The researchers are hopeful that the applications of Evo 2 will be wide-ranging in scientific understanding. They emphasise the model’s ability to identify genetic changes that could lead to protein dysfunction. In tests with the gene BRCA1, variants of which are responsible for breast cancer, Evo 2 was able to predict with 90% accuracy which mutations were pathogenic.
Computational biologist Hani Goodarzi, who was also involved in the mode’s development, said Evo 2 could be deployed in drug discovery.
“If you have a gene therapy that you want to turn on only in neurons to avoid side effects, or only in liver cells, you could design a genetic element that is only accessible in those specific cells.
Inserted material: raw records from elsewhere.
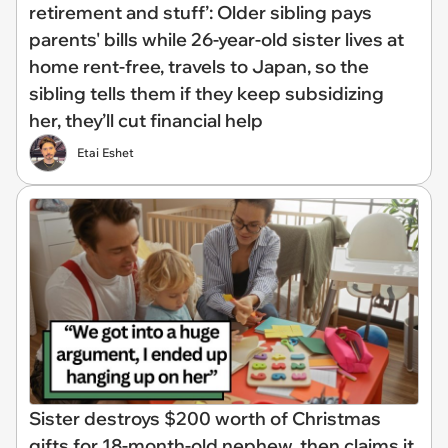
retirement and stuff’: Older sibling pays
parents' bills while 26-year-old sister lives at
home rent-free, travels to Japan, so the
sibling tells them if they keep subsidizing
her, they’ll cut financial help
Etai Eshet
Sister destroys $200 worth of Christmas
gifts for 18-month-old nephew, then claims it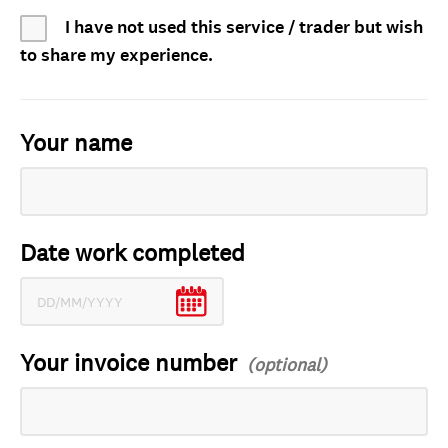
I have not used this service / trader but wish
to share my experience.
Your name
Date work completed
Your invoice number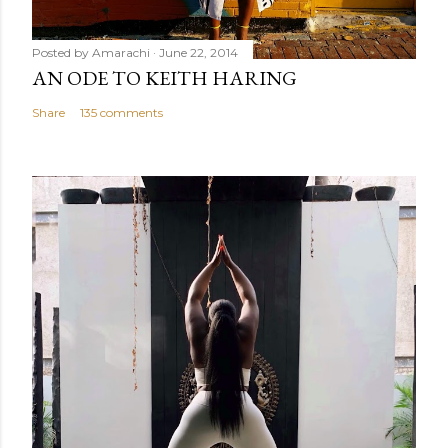
Posted by
Amarachi
June 22, 2014
AN ODE TO KEITH HARING
Share
135 comments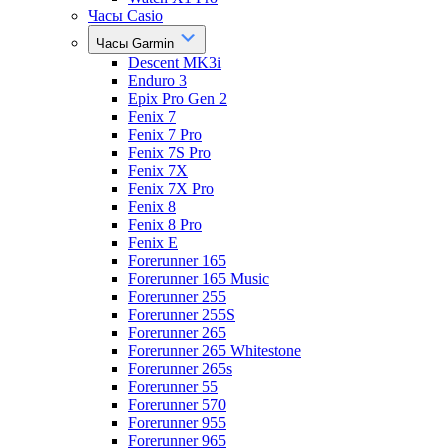
Часы Casio
Часы Garmin
Descent MK3i
Enduro 3
Epix Pro Gen 2
Fenix 7
Fenix 7 Pro
Fenix 7S Pro
Fenix 7X
Fenix 7X Pro
Fenix 8
Fenix 8 Pro
Fenix E
Forerunner 165
Forerunner 165 Music
Forerunner 255
Forerunner 255S
Forerunner 265
Forerunner 265 Whitestone
Forerunner 265s
Forerunner 55
Forerunner 570
Forerunner 955
Forerunner 965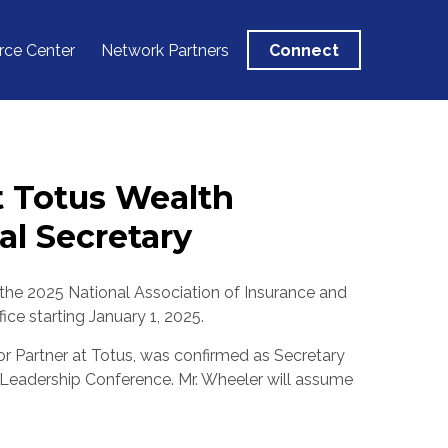
rce Center
Network Partners
Connect
t Totus Wealth
l Secretary
 the 2025 National Association of Insurance and
ice starting
January 1, 2025
.
ior Partner at Totus, was confirmed as Secretary
l Leadership Conference. Mr. Wheeler will assume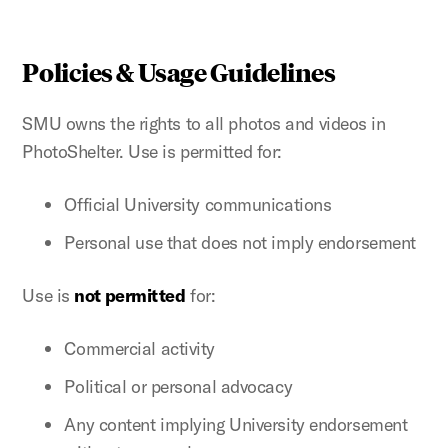
Policies & Usage Guidelines
SMU owns the rights to all photos and videos in
PhotoShelter. Use is permitted for:
Official University communications
Personal use that does not imply endorsement
Use is
not permitted
for:
Commercial activity
Political or personal advocacy
Any content implying University endorsement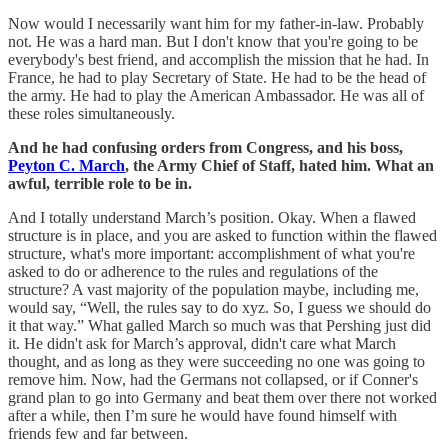
Now would I necessarily want him for my father-in-law. Probably
not. He was a hard man. But I don't know that you're going to be
everybody's best friend, and accomplish the mission that he had. In
France, he had to play Secretary of State. He had to be the head of
the army. He had to play the American Ambassador. He was all of
these roles simultaneously.
And he had confusing orders from Congress, and his boss,
Peyton C. March
, the Army Chief of Staff, hated him. What an
awful, terrible role to be in.
And I totally understand March’s position. Okay. When a flawed
structure is in place, and you are asked to function within the flawed
structure, what's more important: accomplishment of what you're
asked to do or adherence to the rules and regulations of the
structure? A vast majority of the population maybe, including me,
would say, “Well, the rules say to do xyz. So, I guess we should do
it that way.” What galled March so much was that Pershing just did
it. He didn't ask for March’s approval, didn't care what March
thought, and as long as they were succeeding no one was going to
remove him. Now, had the Germans not collapsed, or if Conner's
grand plan to go into Germany and beat them over there not worked
after a while, then I’m sure he would have found himself with
friends few and far between.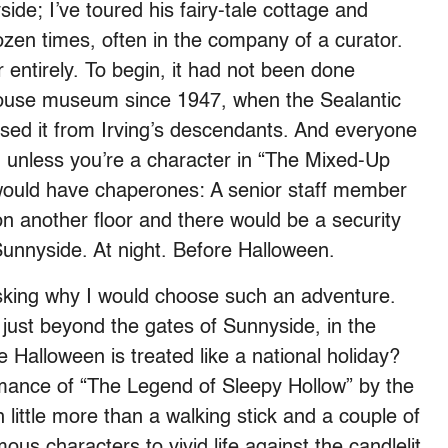
side; I’ve toured his fairy-tale cottage and
zen times, often in the company of a curator.
 entirely. To begin, it had not been done
house museum since 1947, when the Sealantic
ased it from Irving’s descendants. And everyone
 unless you’re a character in “The Mixed-Up
I would have chaperones: A senior staff member
n another floor and there would be a security
 Sunnyside. At night. Before Halloween.
asking why I would choose such an adventure.
 just beyond the gates of Sunnyside, in the
e Halloween is treated like a national holiday?
rmance of “The Legend of Sleepy Hollow” by the
little more than a walking stick and a couple of
ous characters to vivid life against the candlelit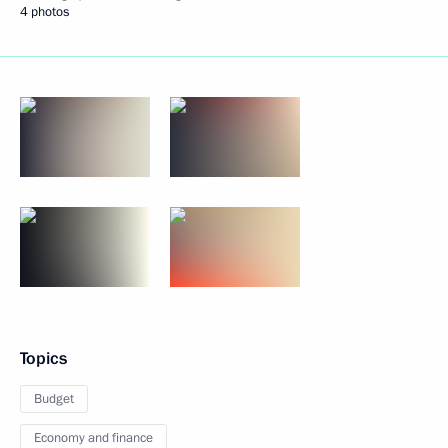
4 photos
Topics
Budget
Economy and finance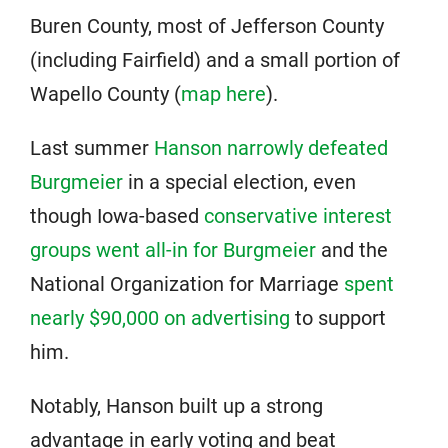
Buren County, most of Jefferson County
(including Fairfield) and a small portion of
Wapello County (
map here
).
Last summer
Hanson narrowly defeated
Burgmeier
in a special election, even
though Iowa-based
conservative interest
groups went all-in for Burgmeier
and the
National Organization for Marriage
spent
nearly $90,000 on advertising
to support
him.
Notably, Hanson built up a strong
advantage in early voting and beat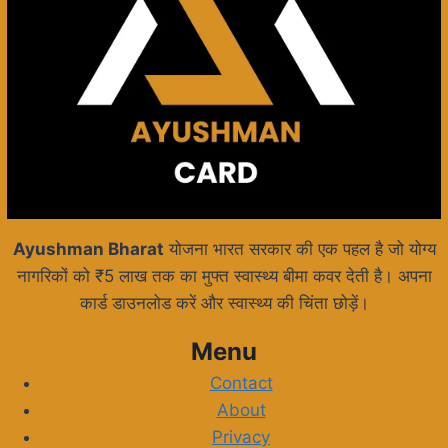
Ayushman Bharat
योजना भारत सरकार की एक पहल है जो योग्य
नागरिकों को ₹5 लाख तक का मुफ्त स्वास्थ्य बीमा कवर देती है। अपना
कार्ड डाउनलोड करें और स्वास्थ्य की चिंता छोड़ें।
Menu
Contact
About
Privacy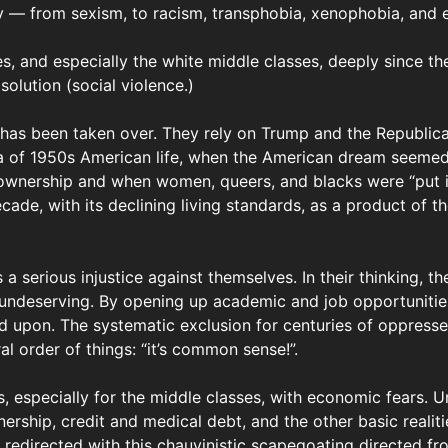
y — from sexism, to racism, transphobia, xenophobia, and 
s, and especially the white middle classes, deeply since th
olution (social violence.)
a has been taken over. They rely on Trump and the Republi
a of 1950s American life, when the American dream seemed t
nership and when women, queers, and blacks were “put in t
ecade, with its declining living standards, as a product of 
 a serious injustice against themselves. In their thinking, 
 undeserving. By opening up academic and job opportunities 
ed upon. The systematic exclusion for centuries of oppress
al order of things: “it’s common sense!”.
s, especially for the middle classes, with economic fears.
ership, credit and medical debt, and the other basic realiti
 redirected with this chauvinistic scapegoating directed f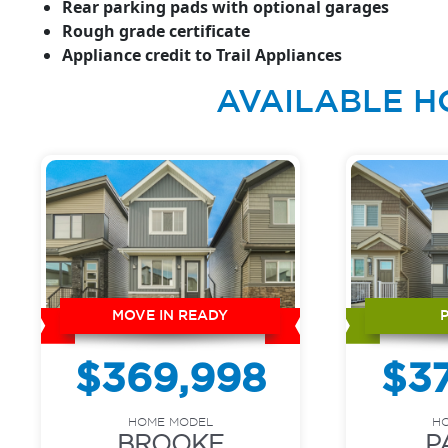
Rear parking pads with optional garages
Rough grade certificate
Appliance credit to Trail Appliances
AVAILABLE H
MOVE IN READY
$369,998
$3
HOME MODEL
H
BROOKE
P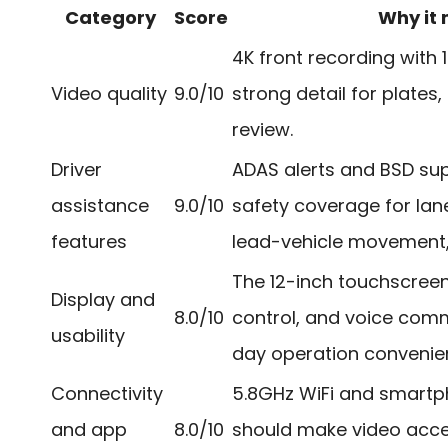
Category
Score
Why it
4K front recording with 
Video quality
9.0/10
strong detail for plates,
review.
Driver
ADAS alerts and BSD su
assistance
9.0/10
safety coverage for lane
features
lead-vehicle movement, 
The 12-inch touchscreen
Display and
8.0/10
control, and voice co
usability
day operation convenient
Connectivity
5.8GHz WiFi and smart
and app
8.0/10
should make video acce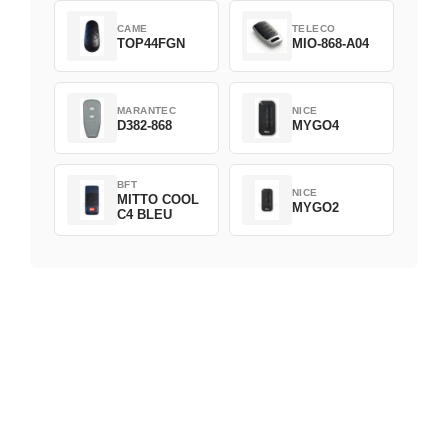
CAME
TELECO
TOP44FGN
MIO-868-A04
MARANTEC
NICE
D382-868
MYGO4
BFT
NICE
MITTO COOL
MYGO2
C4 BLEU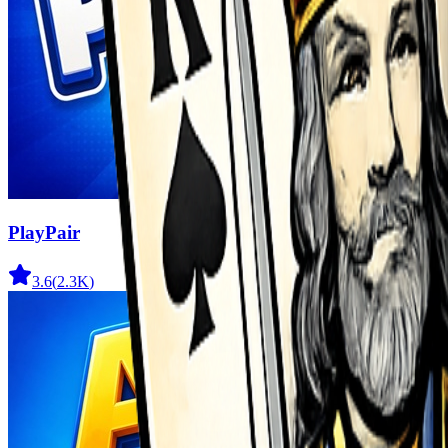
PlayPair
3.6
(
2.3K
)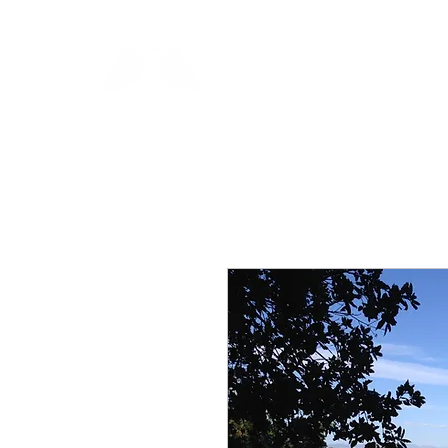
Blue Angel Meditati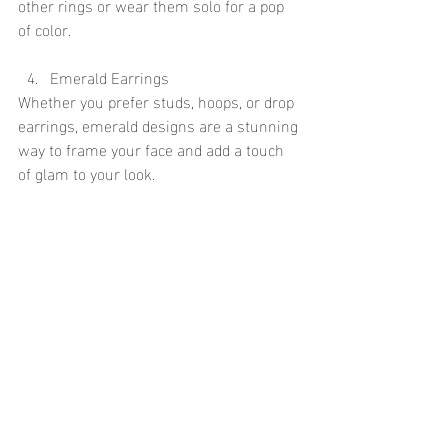
other rings or wear them solo for a pop 
of color.
Emerald Earrings
Whether you prefer studs, hoops, or drop 
earrings, emerald designs are a stunning 
way to frame your face and add a touch 
of glam to your look.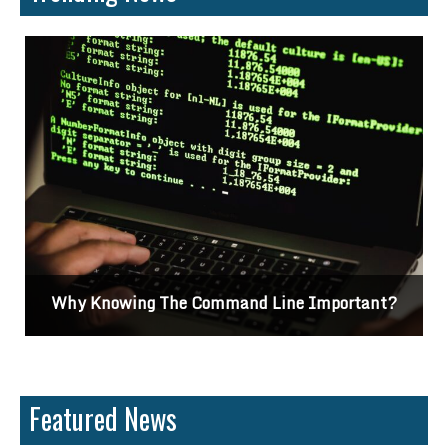
Why Knowing The Command Line Important?
Featured News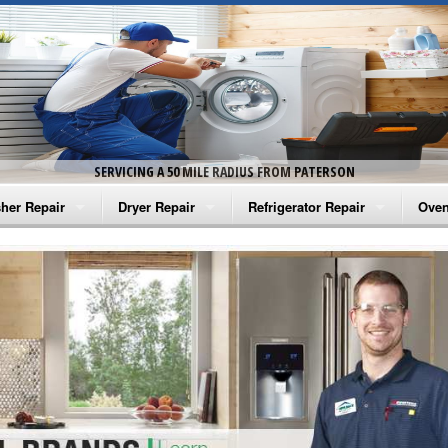
SERVICING A 50 MILE RADIUS FROM PATERSON
her Repair
Dryer Repair
Refrigerator Repair
Oven
na Washer Repair
Amana Dryer Repair
Amana Refrigerator Repair
Aman
rlpool Washer Repair
Maytag Dryer Repair
Whirlpool Refrigerator Repair
Aman
tag Washer Repair
Whirlpool Dryer Repair
GE Refrigerator Repair
Whir
gidaire Washer Repair
GE Dryer Repair
Turbo Air Repair
Whir
ctrolux Washer Repair
Whir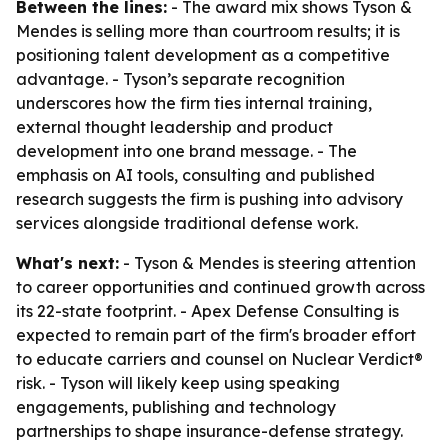
Between the lines:
- The award mix shows Tyson &
Mendes is selling more than courtroom results; it is
positioning talent development as a competitive
advantage. - Tyson’s separate recognition
underscores how the firm ties internal training,
external thought leadership and product
development into one brand message. - The
emphasis on AI tools, consulting and published
research suggests the firm is pushing into advisory
services alongside traditional defense work.
What's next:
- Tyson & Mendes is steering attention
to career opportunities and continued growth across
its 22-state footprint. - Apex Defense Consulting is
expected to remain part of the firm's broader effort
to educate carriers and counsel on Nuclear Verdict®
risk. - Tyson will likely keep using speaking
engagements, publishing and technology
partnerships to shape insurance-defense strategy.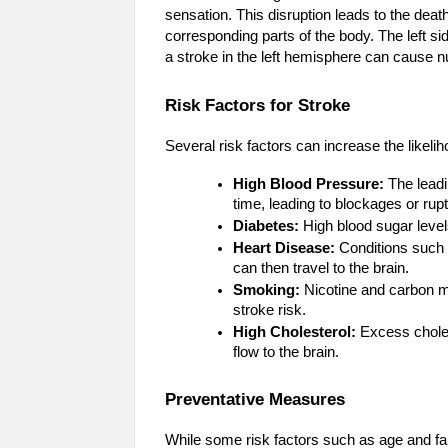
sensation. This disruption leads to the death 
corresponding parts of the body. The left sid
a stroke in the left hemisphere can cause n
Risk Factors for Stroke
Several risk factors can increase the likelih
High Blood Pressure:
The leadi
time, leading to blockages or rup
Diabetes:
High blood sugar level
Heart Disease:
Conditions such as
can then travel to the brain.
Smoking:
Nicotine and carbon m
stroke risk.
High Cholesterol:
Excess cholest
flow to the brain.
Preventative Measures
While some risk factors such as age and fa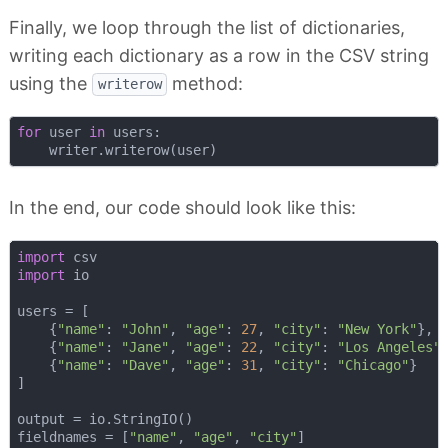
Finally, we loop through the list of dictionaries,
writing each dictionary as a row in the CSV string
using the
method:
writerow
for
 user 
in
 users:

In the end, our code should look like this:
import
import
 io

users = [

    {
"name"
: 
"John"
, 
"age"
: 
27
, 
"city"
: 
"New York"
},

    {
"name"
: 
"Jane"
, 
"age"
: 
22
, 
"city"
: 
"Los Angeles"
}
    {
"name"
: 
"Dave"
, 
"age"
: 
31
, 
"city"
: 
"Chicago"
}

]

output = io.StringIO()

fieldnames = [
"name"
, 
"age"
, 
"city"
]
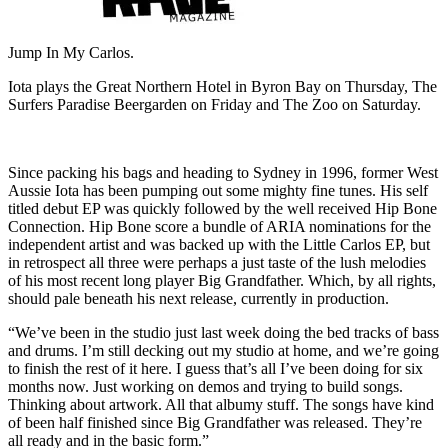
Jump In My Carlos.
Iota plays the Great Northern Hotel in Byron Bay on Thursday, The
Surfers Paradise Beergarden on Friday and The Zoo on Saturday.
Since packing his bags and heading to Sydney in 1996, former West
Aussie Iota has been pumping out some mighty fine tunes. His self
titled debut EP was quickly followed by the well received Hip Bone
Connection. Hip Bone score a bundle of ARIA nominations for the
independent artist and was backed up with the Little Carlos EP, but
in retrospect all three were perhaps a just taste of the lush melodies
of his most recent long player Big Grandfather. Which, by all rights,
should pale beneath his next release, currently in production.
“We’ve been in the studio just last week doing the bed tracks of bass
and drums. I’m still decking out my studio at home, and we’re going
to finish the rest of it here. I guess that’s all I’ve been doing for six
months now. Just working on demos and trying to build songs.
Thinking about artwork. All that albumy stuff. The songs have kind
of been half finished since Big Grandfather was released. They’re
all ready and in the basic form.”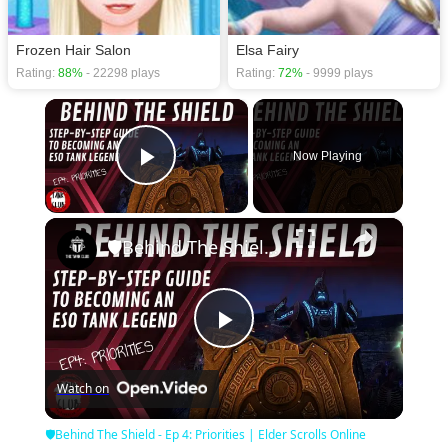
Frozen Hair Salon
Elsa Fairy
Rating:
88%
- 22298 plays
Rating:
72%
- 9999 plays
×
Now Playing
Play Video
×
🛡Behind The Shield - Ep 4: Priorities | Elder Scrolls Online
Play
Watch on
Video
🛡Behind The Shield - Ep 4: Priorities | Elder Scrolls Online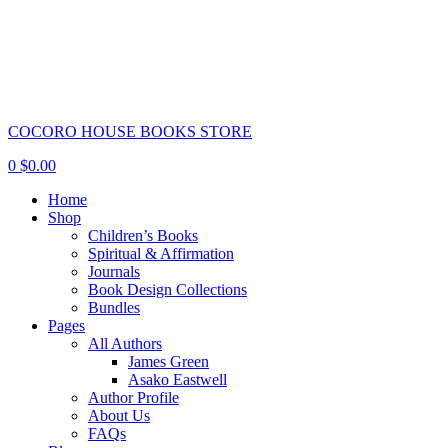
COCORO HOUSE BOOKS STORE
0
$
0.00
Home
Shop
Children’s Books
Spiritual & Affirmation
Journals
Book Design Collections
Bundles
Pages
All Authors
James Green
Asako Eastwell
Author Profile
About Us
FAQs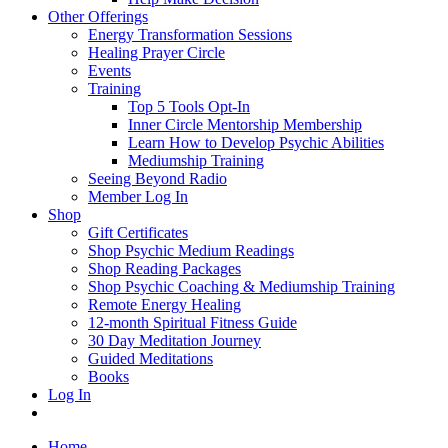
Other Offerings
Energy Transformation Sessions
Healing Prayer Circle
Events
Training
Top 5 Tools Opt-In
Inner Circle Mentorship Membership
Learn How to Develop Psychic Abilities
Mediumship Training
Seeing Beyond Radio
Member Log In
Shop
Gift Certificates
Shop Psychic Medium Readings
Shop Reading Packages
Shop Psychic Coaching & Mediumship Training
Remote Energy Healing
12-month Spiritual Fitness Guide
30 Day Meditation Journey
Guided Meditations
Books
Log In
Home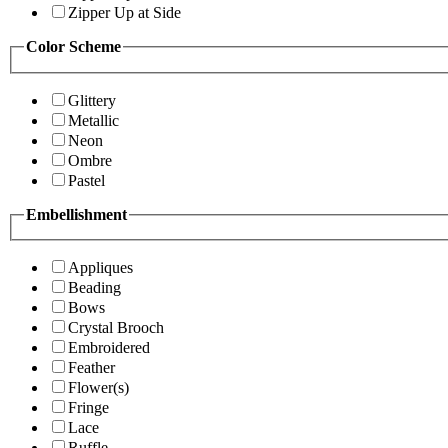
Zipper Up at Side
Color Scheme
Glittery
Metallic
Neon
Ombre
Pastel
Embellishment
Appliques
Beading
Bows
Crystal Brooch
Embroidered
Feather
Flower(s)
Fringe
Lace
Ruffle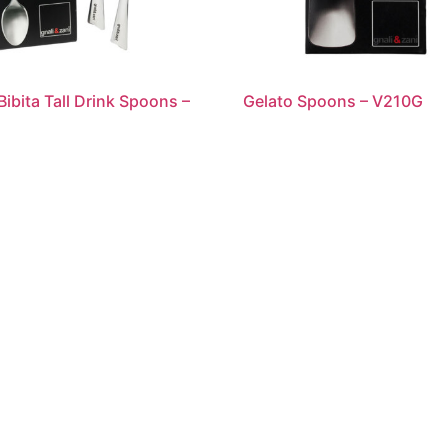
Bibita Tall Drink Spoons –
Gelato Spoons – V210G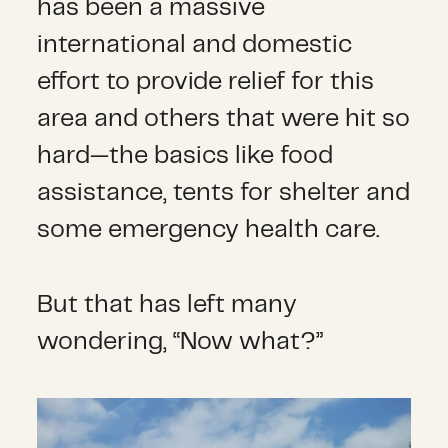
has been a massive
international and domestic
effort to provide relief for this
area and others that were hit so
hard—the basics like food
assistance, tents for shelter and
some emergency health care.
But that has left many
wondering, “Now what?”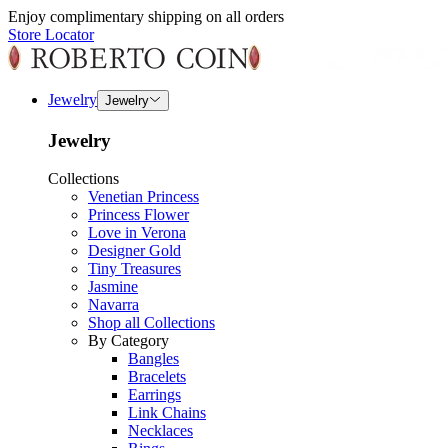
Enjoy complimentary shipping on all orders
Store Locator
Jewelry
Jewelry
Jewelry
Collections
Venetian Princess
Princess Flower
Love in Verona
Designer Gold
Tiny Treasures
Jasmine
Navarra
Shop all Collections
By Category
Bangles
Bracelets
Earrings
Link Chains
Necklaces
This precise control could help develop more targeted treatments with fewer side effects,” Goodarzi explained.
An increasing number of pharmaceutical companies are touting pipelines that have been primarily led and designed by AI. Indeed, AI’s potential in drug discovery was scientifically endorsed when the 2024 Nobel Prize in Chemistry was awarded to the DeepMind team for their work on AlphaFold, an AI system that accurately predicts protein structures.
While its advantages in expediting and tweaking the development of innovative medicines are clear, experts have said finding large datasets that capture the full complexity of biology are hard to find.